()()冰冷的觸感,緩解了火辣的刺痛,我的身子,爲這突來的如煙悸動,有些微顫,忽然有些茫然,更多的卻是不知所措。
“你該爲自己活着!”鳳夙低低輕歎一聲,語調裏帶了太多難以明了的惆怅憂傷。
說罷,不待我反應,轉身,漸行漸遠,隻留下有些恍惚和迷惑的我。
冷清的夜,清冷的月,透過密織的樹影,透過巍峨的宮銮,投射下虛忙的清輝,修長的身影漸遠,任清冷的光交織纏綿身側,那樣的俊逸空靈,亦寂寞.......

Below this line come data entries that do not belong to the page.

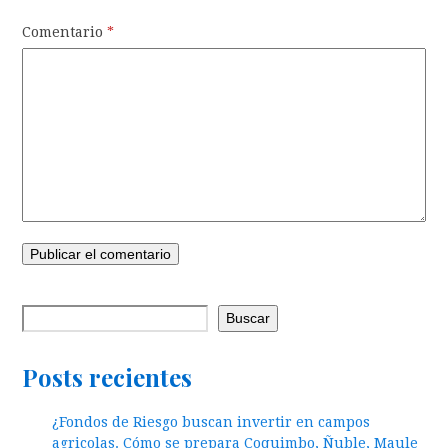
Comentario
*
Buscar
Posts recientes
¿Fondos de Riesgo buscan invertir en campos
agricolas. Cómo se prepara Coquimbo, Ñuble, Maule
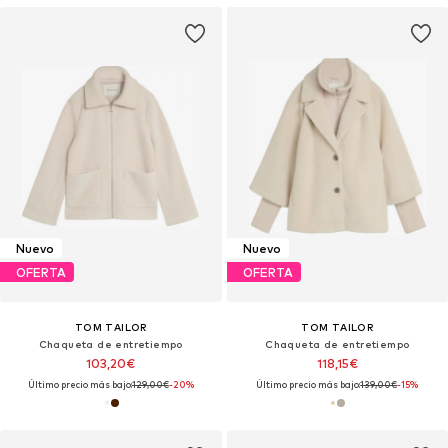
Nuevo
Nuevo
OFERTA
OFERTA
TOM TAILOR
TOM TAILOR
Chaqueta de entretiempo
Chaqueta de entretiempo
103,20€
118,15€
Último precio más bajo:
129,00€
-20%
Último precio más bajo:
139,00€
-15%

一路沉思,一路恍惚,不知走了多久,忽然聽到急促的輕喚聲。
“大人,大人,您怎麽了,是不是哪裏受傷了,怎麽樣嚴不嚴重?”
募然擡首,發現自己已到了我的殿院門外,而瑾兒正一臉擔憂的望着自己。
輕輕搖頭,給其一個安撫的淡然微笑:“我沒事!”
瑾兒卻似不信,堅持上前,硬是要用手臂架扶着我入内,忽然覺得有些好笑,難道自己看上去有那麽虛弱不堪嗎?
忽的,心念一轉,墨眉輕挑,方瑾爲何會問我傷情,她又是如何得知?
眸中冷光微閃,卻不動聲色,任由她扶着入内。
“啊,主子你的臉!”進得屋内,方瑾就着明亮的燈火圍着我左看右看,在确定身上的衣料完好并無明顯的傷痕後,終于将目光移到了臉上。
我依然不露聲色,隻清冷淡道:“沒有大礙,還不至于受傷!”
而看着那高腫的臉頰,瑾兒卻似急了,紅着雙眼,風也般的跑到内室端出個錦盤,那上面穩穩放着的是個素紋琉璃藥瓶。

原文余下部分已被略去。